THE DATA:
++++++++

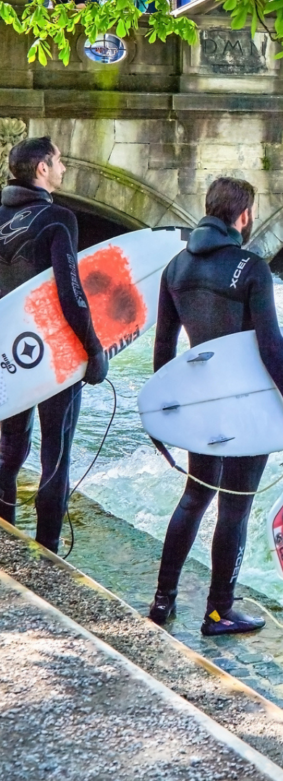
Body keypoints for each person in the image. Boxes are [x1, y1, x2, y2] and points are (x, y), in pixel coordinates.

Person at [147, 177, 283, 635]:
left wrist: (165, 410)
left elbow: (163, 349)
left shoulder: (176, 268)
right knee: (234, 508)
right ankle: (219, 611)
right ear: (243, 216)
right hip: (244, 405)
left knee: (195, 497)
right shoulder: (250, 267)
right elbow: (271, 345)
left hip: (201, 402)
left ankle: (162, 601)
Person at [0, 137, 107, 553]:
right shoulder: (58, 218)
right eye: (59, 161)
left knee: (9, 451)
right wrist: (94, 349)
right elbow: (71, 293)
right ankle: (46, 550)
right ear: (42, 168)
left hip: (7, 352)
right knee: (55, 456)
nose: (64, 168)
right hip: (52, 353)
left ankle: (5, 537)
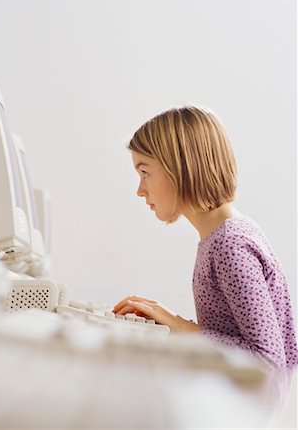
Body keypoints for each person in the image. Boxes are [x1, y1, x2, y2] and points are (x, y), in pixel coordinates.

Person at [113, 105, 298, 370]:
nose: (140, 190)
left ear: (180, 167)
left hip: (250, 410)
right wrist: (172, 324)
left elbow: (267, 362)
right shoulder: (219, 238)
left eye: (145, 173)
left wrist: (179, 326)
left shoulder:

++++++++

REQUIRED WORK: What is needed is an exact copy of all the data, with no images in it.

RESULT FOR THIS TASK:
Body keypoints for each person in the image. Boxes are [x1, y1, x2, y2] and points are (x, y), in pixel coordinates.

Person at [147, 177, 283, 635]:
left wrist: (165, 410)
left elbow: (163, 349)
left shoulder: (176, 268)
right knee: (234, 508)
right ankle: (219, 611)
right ear: (243, 216)
right hip: (244, 405)
left knee: (195, 497)
right shoulder: (250, 267)
right elbow: (271, 345)
left hip: (201, 402)
left ankle: (162, 601)
Person at [0, 137, 107, 553]:
right shoulder: (58, 218)
right eye: (59, 161)
left knee: (9, 451)
right wrist: (94, 349)
right elbow: (71, 293)
right ankle: (46, 550)
right ear: (42, 168)
left hip: (7, 352)
right knee: (55, 456)
nose: (64, 168)
right hip: (52, 353)
left ankle: (5, 537)
Body keypoints for each person in the image. Boxes are [x1, y1, x2, y2] and points are (x, y), in pixel coordinates.

Person at [113, 105, 298, 370]:
nose: (140, 190)
left ear: (180, 167)
left hip: (250, 410)
right wrist: (172, 324)
left elbow: (267, 362)
right shoulder: (219, 238)
left eye: (145, 173)
left wrist: (179, 326)
left shoulder:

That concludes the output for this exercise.